Back at Odessa, Crosthwaite makes a cup of coffee using the pour-over method. He sets a simple V60 cone over a mason jar and inserts a Japanese paper filter, wetting the filter first to avoid a paper taste in the coffee. He then picks up a round, silver canister filled with 22 grams of roasted Costa Rican coffee beans and grinds them to a fine sand.

Everything is done on a scale. Crosthwaite explains that he always works with the same ratio by weight — one part coffee to 16 parts water, which is gradually added in a specific amount to achieve an ideal extraction. He uses a goose-neck kettle and takes care to move in a circular motion to ensure an even and slow pour over the coffee bed. This kind of attention to detail is meant to ensure a better tasting brew.

But are quality and taste the real reason this trend in coffee culture is continuing to grow? David Szanto, a PhD candidate in gastronomy at Concordia, has been teaching a course called Encultured Eating since 2009. He thinks the appeal of third wave coffee might be more about self-branding and patterns of individual identity making, something that is happening across many consumer categories and through social media.

For some, it could be more about buying into the conversation around coffee than actually understanding what is happening in the mouth when they taste it.

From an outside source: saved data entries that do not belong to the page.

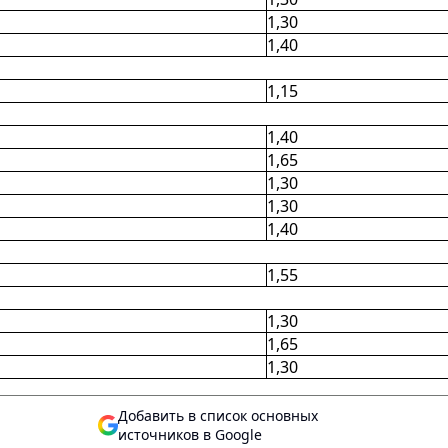
1,30
1,40
1,15
1,40
1,65
1,30
1,30
1,40
1,55
1,30
1,65
1,30
Добавить в список основных
источников в Google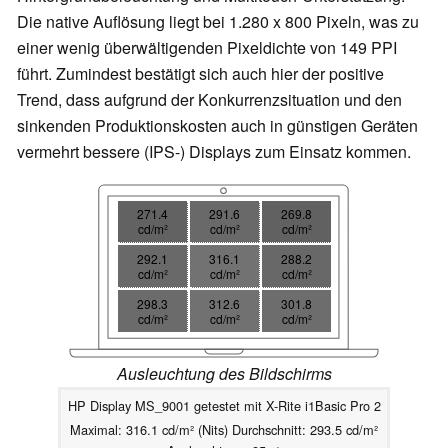
Die native Auflösung liegt bei 1.280 x 800 Pixeln, was zu
einer wenig überwältigenden Pixeldichte von 149 PPI
führt. Zumindest bestätigt sich auch hier der positive
Trend, dass aufgrund der Konkurrenzsituation und den
sinkenden Produktionskosten auch in günstigen Geräten
vermehrt bessere (IPS-) Displays zum Einsatz kommen.
271.4
291.6
269.8
cd/m²
cd/m²
cd/m²
292.1
316.1
288.2
cd/m²
cd/m²
cd/m²
298.3
312.6
301.8
cd/m²
cd/m²
cd/m²
Ausleuchtung des Bildschirms
HP Display MS_9001 getestet mit X-Rite i1Basic Pro 2
Maximal: 316.1 cd/m² (Nits) Durchschnitt: 293.5 cd/m²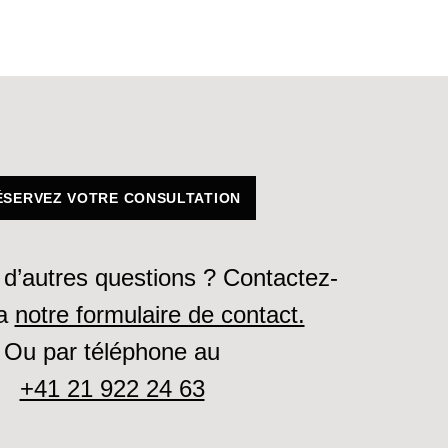
ÉSERVEZ VOTRE CONSULTATION
d’autres questions ? Contactez-
ia
notre formulaire de contact.
Ou par téléphone au
+41 21 922 24 63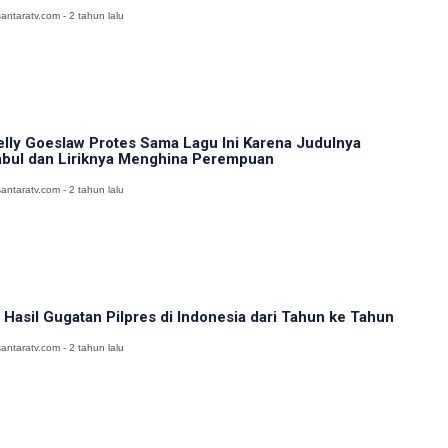
antaratv.com - 2 tahun lalu
lly Goeslaw Protes Sama Lagu Ini Karena Judulnya
bul dan Liriknya Menghina Perempuan
antaratv.com - 2 tahun lalu
i Hasil Gugatan Pilpres di Indonesia dari Tahun ke Tahun
antaratv.com - 2 tahun lalu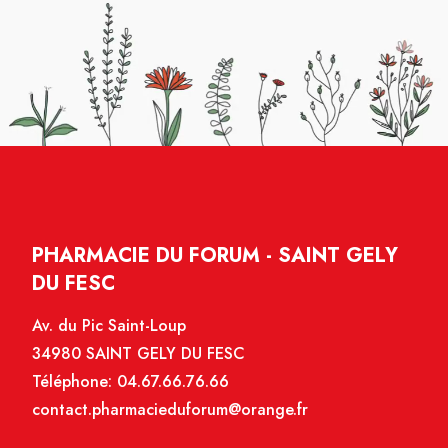
PHARMACIE DU FORUM - SAINT GELY
DU FESC
Av. du Pic Saint-Loup
34980 SAINT GELY DU FESC
Téléphone:
04.67.66.76.66
contact.pharmacieduforum@orange.fr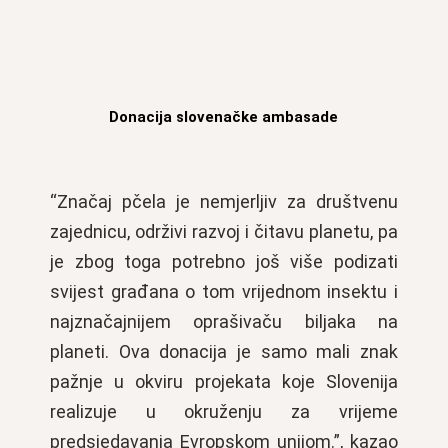
Donacija slovenačke ambasade
“Značaj pčela je nemjerljiv za društvenu
zajednicu, održivi razvoj i čitavu planetu, pa
je zbog toga potrebno još više podizati
svijest građana o tom vrijednom insektu i
najznačajnijem oprašivaču biljaka na
planeti. Ova donacija je samo mali znak
pažnje u okviru projekata koje Slovenija
realizuje u okruženju za vrijeme
predsjedavanja Evropskom unijom.”, kazao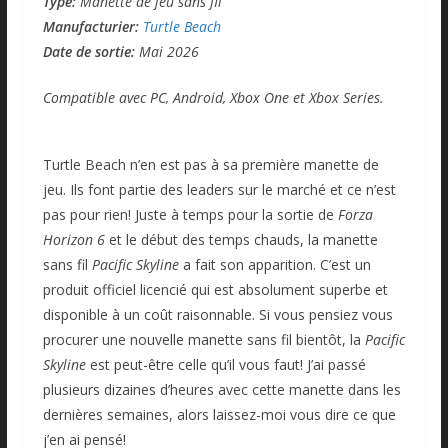
Type:
Manette de jeu sans fil
Manufacturier:
Turtle Beach
Date de sortie:
Mai 2026
Compatible avec PC, Android, Xbox One et Xbox Series.
Turtle Beach n’en est pas à sa première manette de
jeu. Ils font partie des leaders sur le marché et ce n’est
pas pour rien! Juste à temps pour la sortie de
Forza
Horizon 6
et le début des temps chauds, la manette
sans fil
Pacific Skyline
a fait son apparition. C’est un
produit officiel licencié qui est absolument superbe et
disponible à un coût raisonnable. Si vous pensiez vous
procurer une nouvelle manette sans fil bientôt, la
Pacific
Skyline
est peut-être celle qu’il vous faut! J’ai passé
plusieurs dizaines d’heures avec cette manette dans les
dernières semaines, alors laissez-moi vous dire ce que
j’en ai pensé!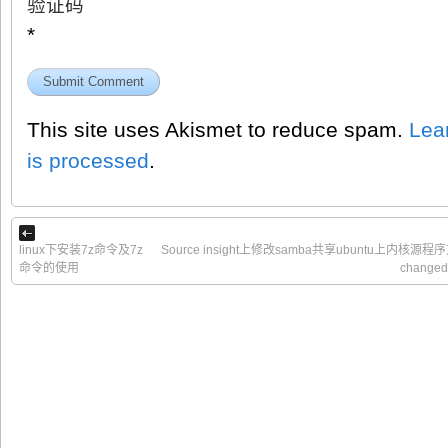
验证码
*
This site uses Akismet to reduce spam.
Lea
is processed
.
linux下安装7z命令及7z
Source insight上修改samba共享ubuntu上内核源程序文件出现”
命令的使用
changed o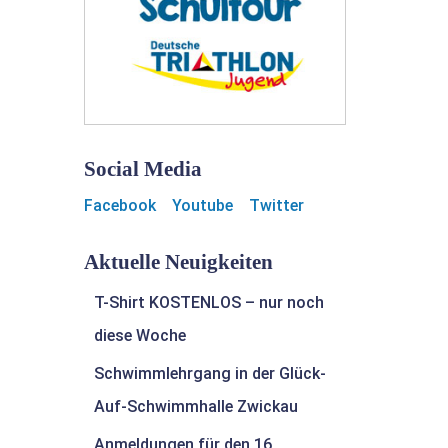
Social Media
Facebook
Youtube
Twitter
Aktuelle Neuigkeiten
T-Shirt KOSTENLOS – nur noch
diese Woche
Schwimmlehrgang in der Glück-
Auf-Schwimmhalle Zwickau
Anmeldungen für den 16.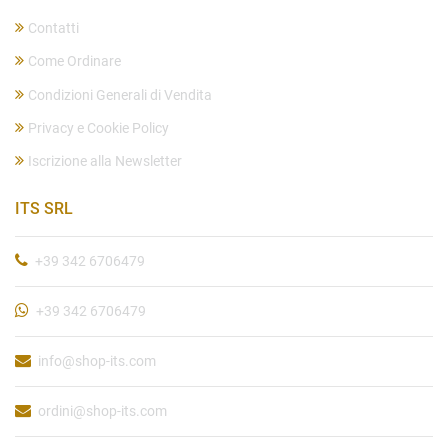
Contatti
Come Ordinare
Condizioni Generali di Vendita
Privacy e Cookie Policy
Iscrizione alla Newsletter
ITS SRL
+39 342 6706479
+39 342 6706479
info@shop-its.com
ordini@shop-its.com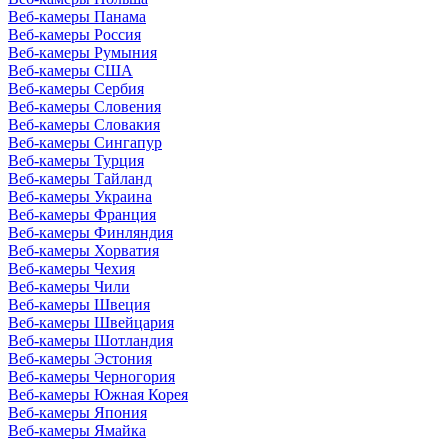
Веб-камеры Панама
Веб-камеры Россия
Веб-камеры Румыния
Веб-камеры США
Веб-камеры Сербия
Веб-камеры Словения
Веб-камеры Словакия
Веб-камеры Сингапур
Веб-камеры Турция
Веб-камеры Тайланд
Веб-камеры Украина
Веб-камеры Франция
Веб-камеры Финляндия
Веб-камеры Хорватия
Веб-камеры Чехия
Веб-камеры Чили
Веб-камеры Швеция
Веб-камеры Швейцария
Веб-камеры Шотландия
Веб-камеры Эстония
Веб-камеры Черногория
Веб-камеры Южная Корея
Веб-камеры Япония
Веб-камеры Ямайка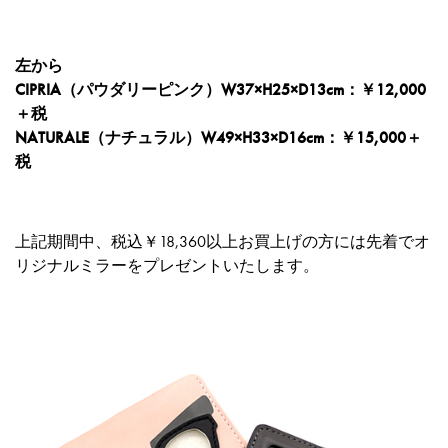
左から
CIPRIA（パウダリーピンク）W37×H25×D13cm：￥12,000
＋税
NATURALE（ナチュラル）W49×H33×D16cm：￥15,000＋
税
上記期間中、税込￥18,360以上お買上げの方には先着でオ
リジナルミラーをプレゼントいたします。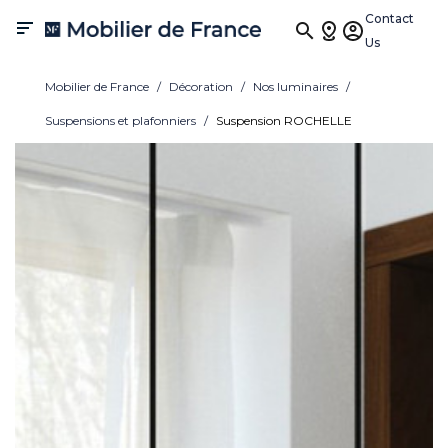
Contact

Us
Mobilier de France
Décoration
Nos luminaires
Suspensions et plafonniers
Suspension ROCHELLE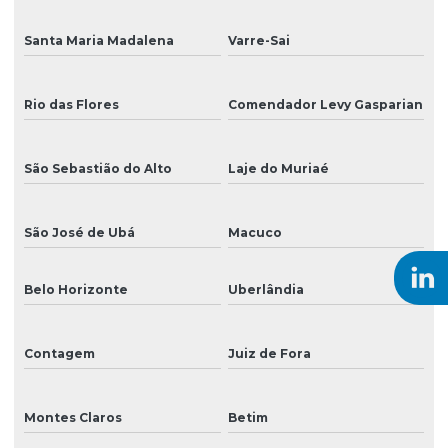
Tinta para impressão digital
Santa Maria Madalena
Varre-Sai
Tinta para impressão digital solvente
Rio das Flores
Comendador Levy Gasparian
Tinta para impressão em grandes formatos
Tinta para impressão em lonas e tecidos
São Sebastião do Alto
Laje do Muriaé
Tinta para impressão de placas externas
Tinta para impressão de rótulos adesivos
São José de Ubá
Macuco
Tinta para impressão uv
Belo Horizonte
Uberlândia
Tinta para impressão em vinil
Tinta para impressora
Contagem
Juiz de Fora
Tinta para mimaki
Montes Claros
Betim
Tinta para plotter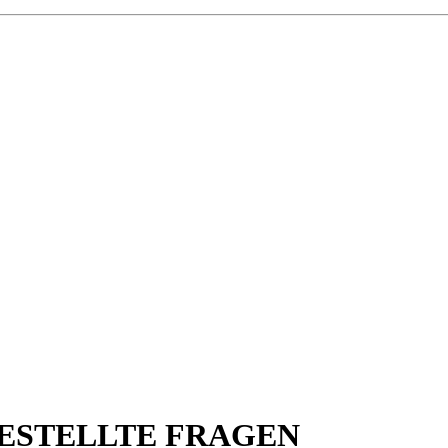
 GESTELLTE FRAGEN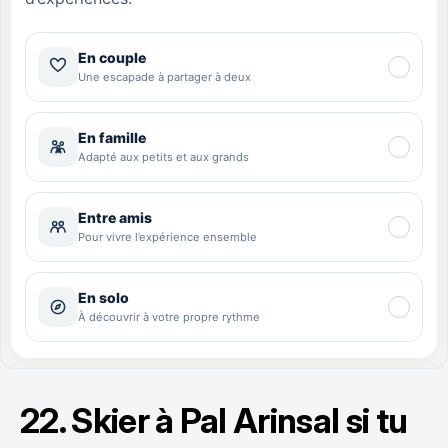
22. Skier à Pal Arinsal si tu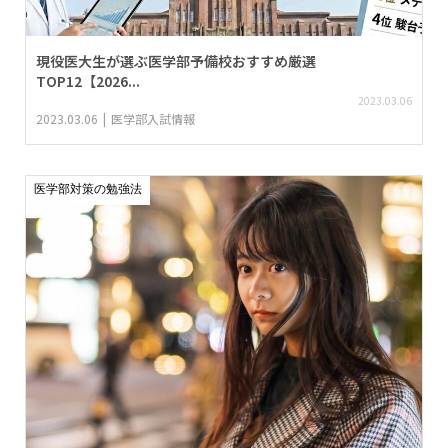
現役医大生が選ぶ医学部予備校おすすめ厳選
TOP12【2026...
2023.03.06
2023.03.06
医学部入試情報
医学部対策の勉強法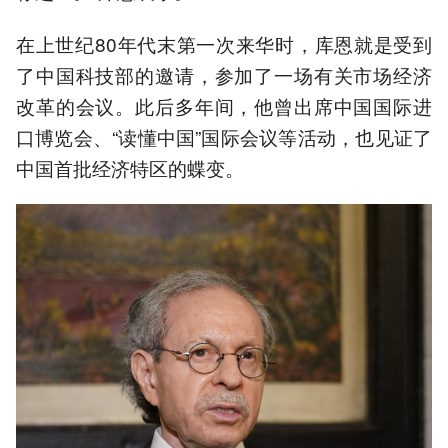
在上世纪80年代末第一次来华时，库恩就是受到
了中国科技部的邀请，参加了一场有关市场经济
改革的会议。此后多年间，他曾出席中国国际进
口博览会、“读懂中国”国际会议等活动，也见证了
中国首批经济特区的蝶变。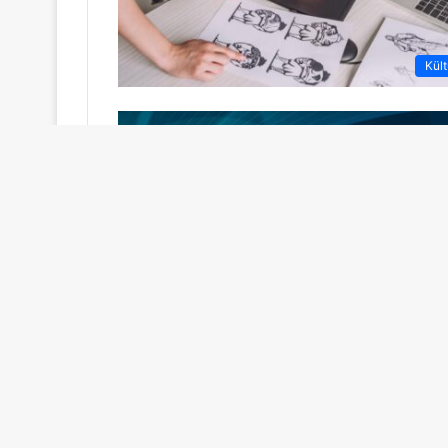
Kült
Kült
Daha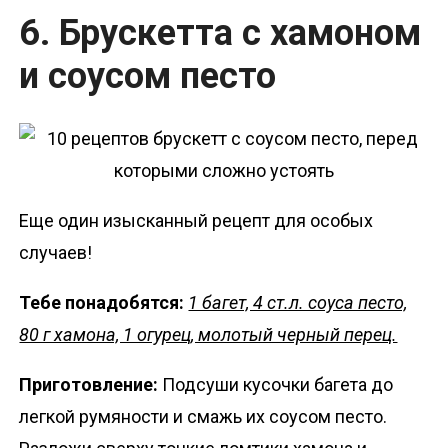
6. Брускетта с хамоном
и соусом песто
Еще один изысканный рецепт для особых
случаев!
Тебе понадобятся:
1 багет, 4 ст.л. соуса песто,
80 г хамона, 1 огурец, молотый черный перец.
Приготовление:
Подсуши кусочки багета до
легкой румяности и смажь их соусом песто.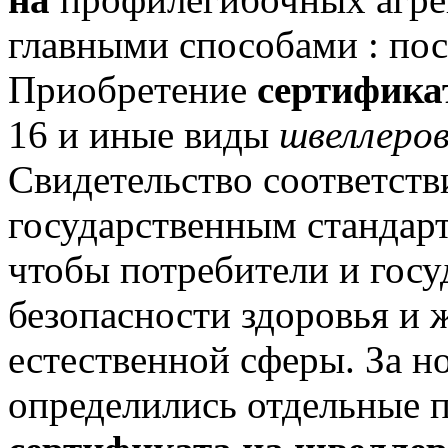
главными способами : по
Приобретение
сертифика
16 и иные виды
швеллеро
Свидетельство соответст
государственным стандарт
чтобы потребители и госу
безопасности здоровья и
естественной сферы.
За но
определились отдельные 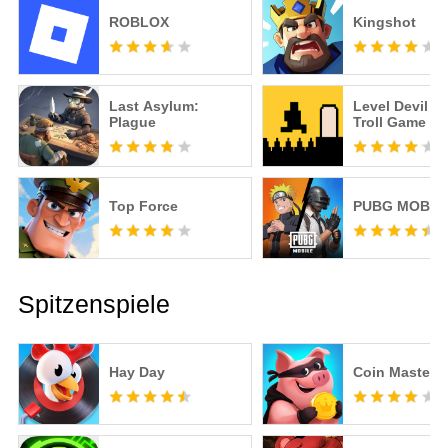
ROBLOX
Kingshot
Last Asylum:
Level Devil -
Plague
Troll Game
Top Force
PUBG MOBIL
Spitzenspiele
Hay Day
Coin Master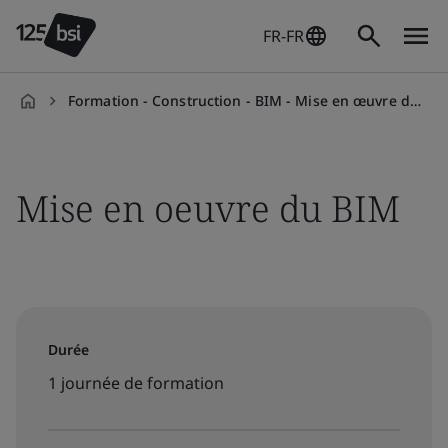
FR-FR
Formation - Construction - BIM - Mise en œuvre du BIM
fr-
FR
Mise en oeuvre du BIM
Durée
1 journée de formation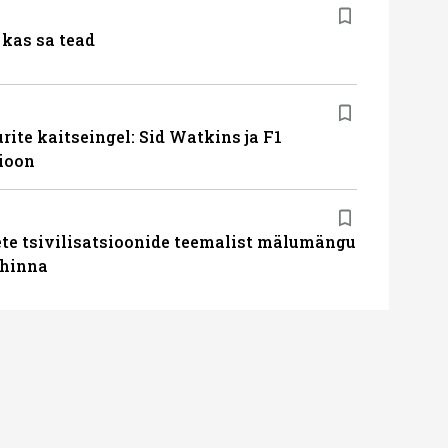
kas sa tead
ite kaitseingel: Sid Watkins ja F1
ioon
te tsivilisatsioonide teemalist mälumängu
uhinna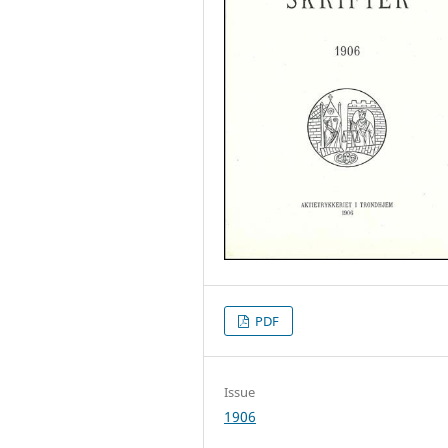
PDF
Issue
1906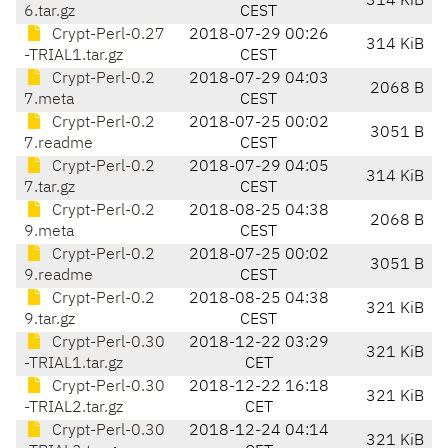
314 KiB
6.tar.gz
CEST
Crypt-Perl-0.27
2018-07-29 00:26
314 KiB
-TRIAL1.tar.gz
CEST
Crypt-Perl-0.2
2018-07-29 04:03
2068 B
7.meta
CEST
Crypt-Perl-0.2
2018-07-25 00:02
3051 B
7.readme
CEST
Crypt-Perl-0.2
2018-07-29 04:05
314 KiB
7.tar.gz
CEST
Crypt-Perl-0.2
2018-08-25 04:38
2068 B
9.meta
CEST
Crypt-Perl-0.2
2018-07-25 00:02
3051 B
9.readme
CEST
Crypt-Perl-0.2
2018-08-25 04:38
321 KiB
9.tar.gz
CEST
Crypt-Perl-0.30
2018-12-22 03:29
321 KiB
-TRIAL1.tar.gz
CET
Crypt-Perl-0.30
2018-12-22 16:18
321 KiB
-TRIAL2.tar.gz
CET
Crypt-Perl-0.30
2018-12-24 04:14
321 KiB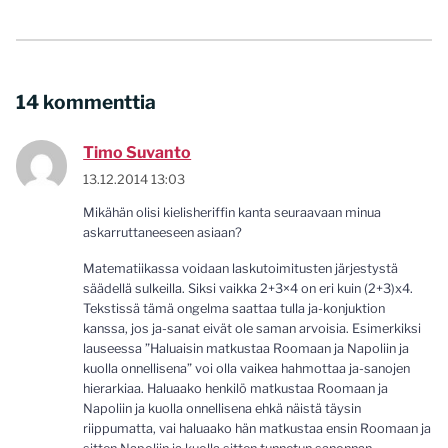
14 kommenttia
Timo Suvanto
13.12.2014 13:03
Mikähän olisi kielisheriffin kanta seuraavaan minua
askarruttaneeseen asiaan?
Matematiikassa voidaan laskutoimitusten järjestystä
säädellä sulkeilla. Siksi vaikka 2+3×4 on eri kuin (2+3)x4.
Tekstissä tämä ongelma saattaa tulla ja-konjuktion
kanssa, jos ja-sanat eivät ole saman arvoisia. Esimerkiksi
lauseessa ”Haluaisin matkustaa Roomaan ja Napoliin ja
kuolla onnellisena” voi olla vaikea hahmottaa ja-sanojen
hierarkiaa. Haluaako henkilö matkustaa Roomaan ja
Napoliin ja kuolla onnellisena ehkä näistä täysin
riippumatta, vai haluaako hän matkustaa ensin Roomaan ja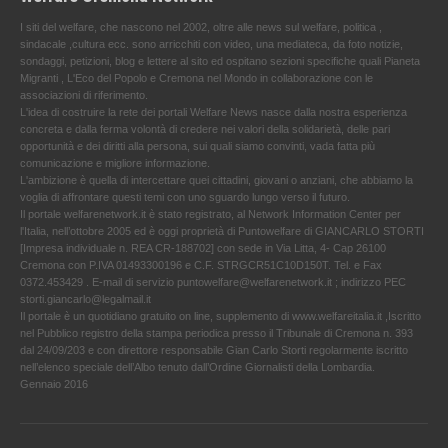
I siti del welfare, che nascono nel 2002, oltre alle news sul welfare, politica ,
sindacale ,cultura ecc. sono arricchiti con video, una mediateca, da foto notizie,
sondaggi, petizioni, blog e lettere al sito ed ospitano sezioni specifiche quali Pianeta
Migranti , L'Eco del Popolo e Cremona nel Mondo in collaborazione con le
associazioni di riferimento.
L'idea di costruire la rete dei portali Welfare News nasce dalla nostra esperienza
concreta e dalla ferma volontà di credere nei valori della solidarietà, delle pari
opportunità e dei diritti alla persona, sui quali siamo convinti, vada fatta più
comunicazione e migliore informazione.
L'ambizione è quella di intercettare quei cittadini, giovani o anziani, che abbiamo la
voglia di affrontare questi temi con uno sguardo lungo verso il futuro.
Il portale welfarenetwork.it è stato registrato, al Network Information Center per
l'Italia, nell’ottobre 2005 ed è oggi proprietà di Puntowelfare di GIANCARLO STORTI
[Impresa individuale n. REA CR-188702] con sede in Via Litta, 4- Cap 26100
Cremona con P.IVA 01493300196 e C.F. STRGCR51C10D150T. Tel. e Fax
0372.453429 . E-mail di servizio puntowelfare@welfarenetwork.it ; indirizzo PEC
storti.giancarlo@legalmail.it
Il portale è un quotidiano gratuito on line, supplemento di www.welfareitalia.it ,Iscritto
nel Pubblico registro della stampa periodica presso il Tribunale di Cremona n. 393
dal 24/09/203 e con direttore responsabile Gian Carlo Storti regolarmente iscritto
nell’elenco speciale dell’Albo tenuto dall’Ordine Giornalisti della Lombardia.
Gennaio 2016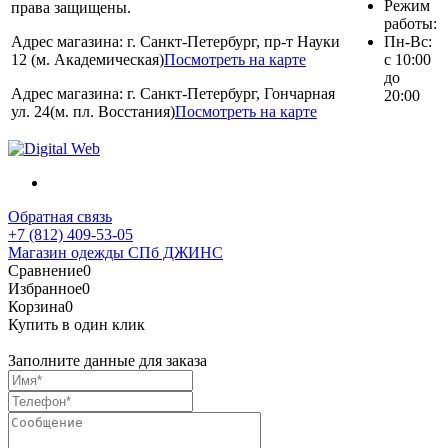
Режим
права защищены.
работы:
Адрес магазина: г. Санкт-Петербург, пр-т Науки
Пн-Вс:
12 (м. Академическая)
Посмотреть на карте
с 10:00
до
Адрес магазина: г. Санкт-Петербург, Гончарная
20:00
ул. 24(м. пл. Восстания)
Посмотреть на карте
Обратная связь
+7 (812) 409-53-05
Магазин одежды СПб ДЖИНС
Сравнение
0
Избранное
0
Корзина
0
Купить в один клик
Заполните данные для заказа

“Some people pay attention to taste, some are paying attention to economics and social questions, some people are paying attention to the design or the built environment of the coffee places, but maybe it’s the overlap of all those things that allow something like third wave coffee to emerge,” he said.

Crosthwaite believes that what is happening with coffee is happening with just about everything we consume. People are paying more attention to where things come from and are having more conversations about why it is unique when it comes from a certain place.

He lights up when asked about the community growing around specialty coffee.

“I think we’ve got some fantastic baristas in Montreal who have invested in a local coffee scene here. There’s a pretty ingrained tradition of coffee culture in Montreal that is not third wave, but I think that’s changing now.”